UHN’s Virtual Emergency Department cuts down wait times for urgent care

University Health Network’s (UHN) Emergency Department (ED) received more than 120 virtual visits from across Ontario during its first month of running the Virtual Emergency Department. The Virtual ED’s secure online platform launched on December 14, 2020. It extends access to urgent care beyond the confines of the physical hospital and straight to patients, wherever they are located in the province, without the need to wait for hours in the Emergency Department.  

The Virtual ED leverages video conferencing technology to safely enable “more efficient, fast and seamless care,” says Emergency physician Dr. Sameer Masood. Dr. Masood serves as the department’s Director of Quality, Safety and Innovation as well as the Lead for the Virtual Emergency Department.  

“When we think of patient-centred care, we think of the right care for the right patient at the right time, but also at the right place,” he says. That right place can now be in the comfort and convenience of a patient’s own home. 

“Patients walk into the ED and usually spend four to five hours waiting, often with lower acuity and relatively minor complaints,” he says. But virtually, “they’re able to access the ED from their home relatively quickly in a more efficient fashion.” At the same time, he adds, COVID-19 has complicated care because patients are unable to bring family members or friends into the Emergency Department due to safety precautions. “Through a virtual platform, we are able to connect with patients while also involving their caregivers and loved ones to provide additional context and information, enabling a more holistic picture of what the patient is experiencing.” 

Before the COVID-19 pandemic, Toronto’s Emergency Departments struggled with hallway medicine and lacking enough physical space to serve a high volume of patients. There were approximately 15 million annual ED visits in Ontario in the 2018-19 fiscal year, which accounts for a 270 per cent increase over the preceding 10 years.  

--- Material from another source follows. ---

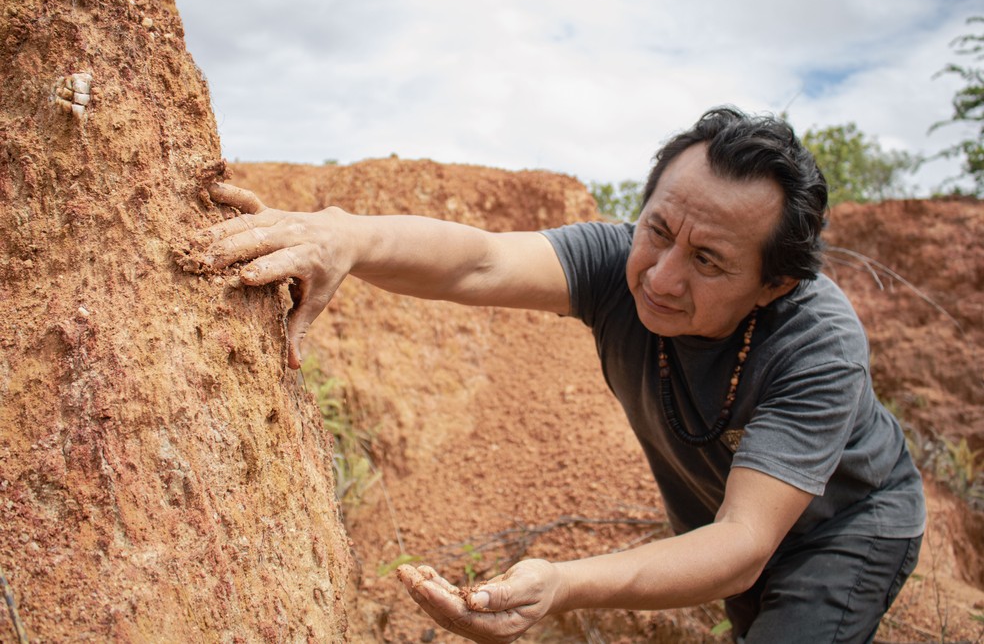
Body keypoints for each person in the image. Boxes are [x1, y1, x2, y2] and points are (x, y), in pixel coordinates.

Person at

“With this virtual pathway, we’re able to expand our capacity for physicians and other healthcare practitioners to see patients,” says Dr. Masood. “Patients don’t have to be in the ED and that prevents overcrowding, reduces the risk of infection and makes the care process more efficient for the really sick patients who actually have to be in the Emergency Department for direct in-person care.” 

People can book a virtual visit from a laptop, tablet or smartphone through UHN’s Emergency Department website between 10 a.m. and 8 p.m., from Monday to Friday. Time slots open the same day and are available from 2 p.m. to 9 p.m. The virtual conferencing system is designed for patients who have urgent but non-life threatening conditions.  

In consultation with the patient, medical practitioners decide if the patient needs to come in to the physical Emergency Department, whether that be at UHN’s Toronto General or Toronto Western hospitals, or redirected to an ED at a hospital closest to where they live.  

“From my experience in the first month, 80 per cent of patients don’t need to go into the ED physically and can be managed in the Virtual ED, and that can be through consultations or prescriptions or follow up care that can all be arranged virtually for them,” says Dr. Masood. Once the video consultation is complete, the patient receives a summary via the myUHN patient portal with any relevant follow-up information. Prescriptions can be sent by email or sent directly to the patient’s pharmacy. 

“In the very small percentage of patients who inadvertently end up on a virtual care consultation, but really should be seen physically – for example, if they’re having a stroke or chest pain or concerns of a heart attack – we minimize the amount of time they spend on our platform and redirect them to the Emergency Department,” says Dr. Masood. “In some cases, the benefit of a virtual consultation before going in physically is that we’re able to expedite the patient’s care when they arrive and make sure there is pre-notification of the type of care they will need when they get to the Emergency Department, so their care journey is shorter and more efficient.”  

In the next few weeks, virtual triage will be added to the online platform where, before seeing a physician, patients will initially connect with a health care practitioner skilled in triaging to better screen how suitable the platform is for their needs. For people without access to computers or mobile devices, there are plans to create a traditional phone line option to call in for access to the Virtual ED, as well as plans to establish community portals to connect with the online platform. Additionally, the Virtual ED has partnered with PHONE CONNECT, a UHN Emergency physician-led program that promotes health equity by distributing cell phones to patients without a phone number, allowing them to stay connected to health care practitioners, and now this includes being able to access the Virtual Emergency Department.  

“The feedback has been excellent in terms of patient satisfaction and addressing their needs,” says Dr. Masood. “If we can do this in a convenient way, without them missing work and giving up their daily wages, or having to worry about child care or transport to the hospital, we’re making a lot of progress with bringing care closer to patients and making it as centred as possible to the patient’s core life and their own journey.”